The 33 things that will make you happy...and the seven that definitely won't
Academics have come up with the definitive list of what makes Britons happy after rating more than a million responses
Published 04/02/2016 | 10:14
A weekend relaxing, reading a book or playing with the children might seem like the perfect recipe for contentment but none of those things actually make Britons very happy, scientists have concluded.
Instead, we are much more likely to enjoy birdwatching, gardening, the theatre or going for a run, according to a new study by the University of Sussex and the London School of Economics.
Mooching around a museum perks us up almost as much as sex, the University of Sussex found, while solitary pottering on the allotment is preferable to socialising.
Meditating, fishing, going to church, watching the match and exercising all make people happier than spending time with their children.
In fact, an afternoon with the kids ranks only slightly higher than taking the dog for a walk for boosting contentment. And workers tended to enjoy being in the office more if they had children at home.
To find what makes Britain happy, researchers asked more than 20,000 people to download an app which sent them a ‘ping’ at various times of day, and invited them to record their happiness levels and what they were doing at the time.
The team then analysed more than one million responses. And here are the results:
The 33 things that definitely make us happy (% increased happiness)
1.Intimacy, making love 14.20%
2.Theatre, dance, concert 9.29%
3.Exhibition, museum, library 8.77%
4.Sports, running, exercise 8.12%
5.Gardening, allotment 7.83%
6.Singing, performing 6.95%
7.Talking, chatting, socialising 6.38%
8.Birdwatching, nature watching 6.28%
9.Walking, hiking 6.18%
10.Hunting, fishing 5.82%
11.Drinking alcohol 5.73%
12.Hobbies, arts, crafts 5.53%
13.Meditating, religious activities 4.95%
14.Match, sporting event 4.39%
15.Childcare, playing with children 4.10%
16.Pet care, playing with pets 3.63%
17.Listening to music 3.56%
18.Other games, puzzles 3.07%
19.Shopping, errands 2.74%
20.Gambling, betting 2.62%
21.Watching TV, film 2.55%
22.Computer games, iPhone games 2.39%
23.Eating, snacking 2.38%
24.Cooking, preparing food 2.14%
25.Drinking tea/coffee 1.83%
27.Listening to speech/podcast 1.41%
28.Washing, dressing, grooming 1.18%
29.Sleeping, resting, relaxing 1.08%
31.Browsing the Internet 0.59%
32.Texting, email, social media 0.56%
33.Housework, chores, DIY 0.65%
And the seven things that definitely won't (% increased happiness)

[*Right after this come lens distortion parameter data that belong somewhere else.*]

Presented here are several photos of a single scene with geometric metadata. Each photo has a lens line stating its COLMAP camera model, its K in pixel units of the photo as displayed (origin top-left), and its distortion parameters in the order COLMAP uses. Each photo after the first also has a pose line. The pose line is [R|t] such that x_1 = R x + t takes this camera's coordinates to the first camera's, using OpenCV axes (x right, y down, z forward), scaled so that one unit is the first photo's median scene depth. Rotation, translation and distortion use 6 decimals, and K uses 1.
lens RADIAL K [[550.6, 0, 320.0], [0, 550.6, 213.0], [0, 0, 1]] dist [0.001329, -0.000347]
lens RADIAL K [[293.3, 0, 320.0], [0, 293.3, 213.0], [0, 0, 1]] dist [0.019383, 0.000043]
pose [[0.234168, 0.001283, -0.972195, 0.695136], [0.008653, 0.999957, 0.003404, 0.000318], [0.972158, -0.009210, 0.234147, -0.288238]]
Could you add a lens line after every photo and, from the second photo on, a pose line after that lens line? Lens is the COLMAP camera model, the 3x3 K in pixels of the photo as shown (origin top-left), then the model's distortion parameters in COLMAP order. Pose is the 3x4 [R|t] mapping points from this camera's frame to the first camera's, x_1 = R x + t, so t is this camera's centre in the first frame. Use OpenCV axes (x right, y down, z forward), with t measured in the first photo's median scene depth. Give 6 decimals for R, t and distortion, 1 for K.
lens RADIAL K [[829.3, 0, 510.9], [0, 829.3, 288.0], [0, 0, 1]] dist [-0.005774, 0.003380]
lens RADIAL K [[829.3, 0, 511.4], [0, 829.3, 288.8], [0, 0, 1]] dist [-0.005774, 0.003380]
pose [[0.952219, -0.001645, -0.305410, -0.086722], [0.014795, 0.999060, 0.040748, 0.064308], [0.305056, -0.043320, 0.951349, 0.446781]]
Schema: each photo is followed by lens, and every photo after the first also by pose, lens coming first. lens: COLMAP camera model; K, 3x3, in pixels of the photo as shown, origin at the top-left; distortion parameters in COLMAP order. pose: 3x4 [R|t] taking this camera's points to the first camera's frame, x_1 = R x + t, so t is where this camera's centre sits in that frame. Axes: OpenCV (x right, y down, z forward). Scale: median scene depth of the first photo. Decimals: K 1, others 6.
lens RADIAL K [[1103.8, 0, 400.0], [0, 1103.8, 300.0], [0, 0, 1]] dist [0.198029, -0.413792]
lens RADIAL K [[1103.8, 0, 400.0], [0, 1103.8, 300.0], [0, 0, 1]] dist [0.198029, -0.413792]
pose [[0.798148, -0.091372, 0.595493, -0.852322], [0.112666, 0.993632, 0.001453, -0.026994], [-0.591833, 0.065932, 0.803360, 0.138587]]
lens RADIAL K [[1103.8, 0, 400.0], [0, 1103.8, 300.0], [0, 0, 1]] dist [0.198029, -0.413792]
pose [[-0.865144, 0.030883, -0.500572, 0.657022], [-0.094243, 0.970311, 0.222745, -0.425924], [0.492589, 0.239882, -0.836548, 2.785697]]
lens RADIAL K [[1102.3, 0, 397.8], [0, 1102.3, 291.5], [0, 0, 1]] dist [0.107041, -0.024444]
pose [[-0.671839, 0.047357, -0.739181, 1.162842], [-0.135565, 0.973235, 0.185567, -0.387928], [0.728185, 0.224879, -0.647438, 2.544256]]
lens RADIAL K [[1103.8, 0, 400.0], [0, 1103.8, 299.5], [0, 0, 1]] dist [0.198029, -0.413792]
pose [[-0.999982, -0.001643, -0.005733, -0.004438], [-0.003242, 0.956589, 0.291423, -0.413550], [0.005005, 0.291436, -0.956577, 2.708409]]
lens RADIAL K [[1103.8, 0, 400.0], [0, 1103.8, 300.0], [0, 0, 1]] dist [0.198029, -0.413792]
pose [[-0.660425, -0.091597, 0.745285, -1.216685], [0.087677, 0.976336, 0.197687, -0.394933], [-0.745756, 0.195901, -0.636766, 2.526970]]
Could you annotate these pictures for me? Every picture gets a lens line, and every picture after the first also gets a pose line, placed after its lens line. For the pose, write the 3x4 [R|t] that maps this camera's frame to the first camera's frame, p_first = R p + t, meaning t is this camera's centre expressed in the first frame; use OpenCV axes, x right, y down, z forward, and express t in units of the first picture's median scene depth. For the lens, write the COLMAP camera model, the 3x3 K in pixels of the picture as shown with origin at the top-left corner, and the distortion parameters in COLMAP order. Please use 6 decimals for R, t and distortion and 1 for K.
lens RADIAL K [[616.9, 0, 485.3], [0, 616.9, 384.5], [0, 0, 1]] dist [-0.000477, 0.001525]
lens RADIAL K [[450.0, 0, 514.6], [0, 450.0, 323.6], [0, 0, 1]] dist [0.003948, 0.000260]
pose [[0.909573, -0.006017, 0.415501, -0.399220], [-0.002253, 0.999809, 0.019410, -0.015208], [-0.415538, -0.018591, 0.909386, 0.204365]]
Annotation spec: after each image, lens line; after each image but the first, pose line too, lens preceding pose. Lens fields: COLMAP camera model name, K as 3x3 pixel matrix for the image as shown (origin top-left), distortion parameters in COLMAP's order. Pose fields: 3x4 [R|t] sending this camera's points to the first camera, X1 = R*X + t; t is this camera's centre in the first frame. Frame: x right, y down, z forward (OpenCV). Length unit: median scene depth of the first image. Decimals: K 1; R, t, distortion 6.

1.Travelling, commuting -1.47%
2.In a meeting, seminar, class -1.50%
3.Admin, finances, organising -2.45%
4.Waiting, queueing -3.51%
5.Care or help for adults -4.30%
6.Working, studying -5.43%
7.Sick in bed -20.4%
The biggest drop in happiness was seen when people were at work, when their base level of contentment dropped by eight percentage points.
University of Sussex economist Dr George MacKerron, who created the ‘Mappiness' app, said the technology had shown for the first time what people really feel.
“Mappiness is interesting because it quizzes people in the moment, before they get a chance to reach for their rose-tinted glasses,” said said Dr MacKerron.
“For example, it is common to hear people say that they enjoy their work, but the Mappiness data show that people are happier doing almost anything other than working.
“Although we may be positive about our jobs when reflecting on the meaning and purpose they give us, and the money they provide, actually engaging in paid work comes at a significant psychological cost.
“It appears that work is highly negatively associated with momentary wellbeing. At any given moment, we would rather be doing almost anything else.”
The most pleasurable experience reported by app users is lovemaking or intimacy, which boosted happiness levels by 14 per cent, followed by leisure activities, such as going to the theatre, visiting a museum or playing sport.
The data also debunks the myth that Brits love to queue – waiting or queueing is the fifth most unpopular activity.
The average user responded on around 60 separate occasions, allowing the researchers to build an accurate picture over time, compared to a single survey that can only really offer a momentary snapshot.
However, the researchers caution that, as might be expected from a smartphone-based study, the respondents were generally wealthier, younger and more likely to be employed or in full-time education than the UK population as a whole.
The research was published in The Economic Journal.